Галина работает в лаборатории мартеновского цеха. Я хорошо знаю ее чудесный город, днепровские парки и зеленые острова. Но знаю и что такое лаборатория в горячем цеху.
— Некоторые думают — курорт! — хмурится она. — Сиди себе и делай анализы…
А когда близится выпуск плавки и все в напряжении, когда идут экспресс-анализы и раз десять за смену — днем ли, ночью ли — бегаешь к печам, а там Африка. А из Африки — на сквозняк под осенний дождик или на морозец. Ох какой свежий воздух после духоты! Жадно хватаешь холодную струю — наслаждение! Потом от этого глотка воздуха такая мелочишка — насморк. Велико дело! Течет немножко из носу… А там через год-два ангина. А дальше бронхит. И вот нате — воспаление легких. Да разве вылежишь сколько надо? Семья… Через год снова — сопливый нос, кха-кха. Все сначала — но уже с тяжелыми осложнениями.
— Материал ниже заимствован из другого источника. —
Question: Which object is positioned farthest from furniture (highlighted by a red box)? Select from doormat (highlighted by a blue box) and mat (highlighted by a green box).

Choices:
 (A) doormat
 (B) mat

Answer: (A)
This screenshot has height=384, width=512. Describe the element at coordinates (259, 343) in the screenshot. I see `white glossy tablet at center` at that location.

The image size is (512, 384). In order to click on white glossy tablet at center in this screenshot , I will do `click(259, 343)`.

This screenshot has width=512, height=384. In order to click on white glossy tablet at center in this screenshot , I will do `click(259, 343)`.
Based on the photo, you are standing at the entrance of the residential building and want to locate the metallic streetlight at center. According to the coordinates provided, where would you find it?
— Я уже здесь месяц. Немножко лучше. А физиономия всегда такая — хоть на обложку журнала «Здоровье»… Весело? Дома муж, он сталевар, двое детей, не малыши, в старших классах. А все-таки присмотреть надо. — Румянец на ее лице погас — Знаем вашего брата: кому надобна больная жена?
— Вы и в самом деле так о своем муже думаете?
Галина покраснела:
— Нет.
— Ишь как легко мы бросаемся обвинениями.
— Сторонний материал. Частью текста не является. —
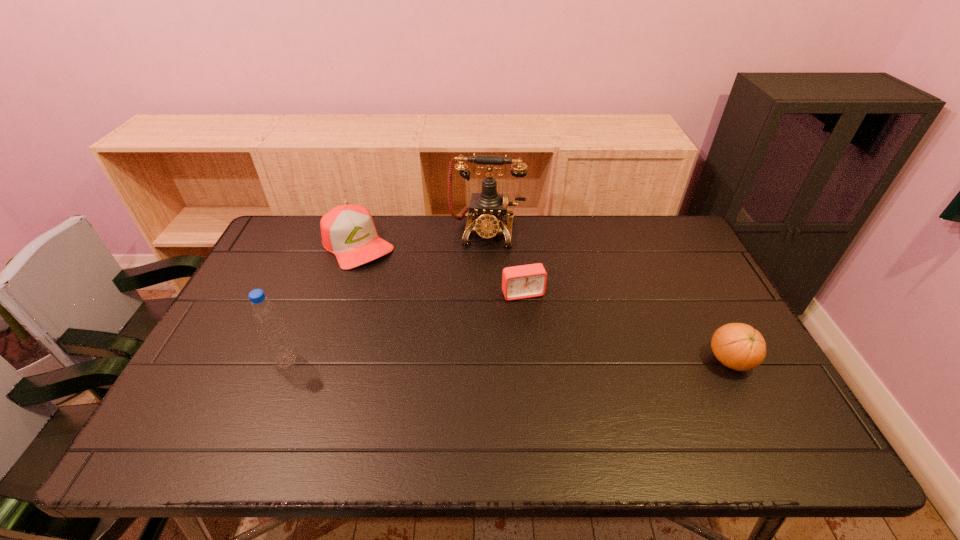
This screenshot has width=960, height=540. In order to click on free spot on the desktop that is between the second tallest object and the rightmost object and is positioned on the front-facing side of the baseball cap in this screenshot , I will do (x=466, y=361).

Image resolution: width=960 pixels, height=540 pixels. I want to click on free space on the desktop that is between the second tallest object and the orange and is positioned on the front-facing side of the shortest object, so click(x=549, y=361).

Image resolution: width=960 pixels, height=540 pixels. In order to click on free spot on the desktop that is between the water bottle and the rightmost object and is positioned on the front of the tallest object, featuring the rotary dial in this screenshot , I will do `click(468, 361)`.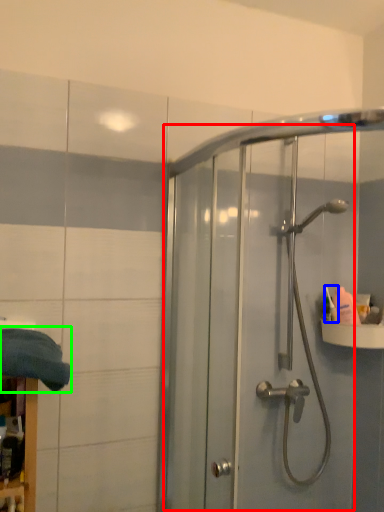
Question: Considering the real-world distances, which object is closest to screen door (highlighted by a red box)? toiletry (highlighted by a blue box) or bath towel (highlighted by a green box).

Choices:
 (A) toiletry
 (B) bath towel

Answer: (A)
— Неделю нет письма, — как бы оправдывается Галина.
— Выдумываете себе лишние тревоги. Выздоравливайте — и все будет хорошо.
— Скажите, пожалуйста, — глаза у нее блеснули, — есть на свете люди, на все сто счастливые?
Опять речь о жар-птице.
— Неужто и счастье на проценты мерить? Девяносто, сто, сто пять… А может быть, у каждого своя мера?
— Может быть… Есть у меня две подруги. Одна говорит: я счастливая, такая счастливая!.. Другая все сетует, жалуется. А я вижу, что жизнь у них, в общем, одинаковая. Все ж таки должна быть какая-то мера. Счастье, равное для всех.
— Это было б страшно.
— Но вот мы говорим: работа, любовь, семья.
— Три показателя? Спросите себя, могли бы вы быть счастливы, видя рядом несправедливость, даже если б вас она не касалась?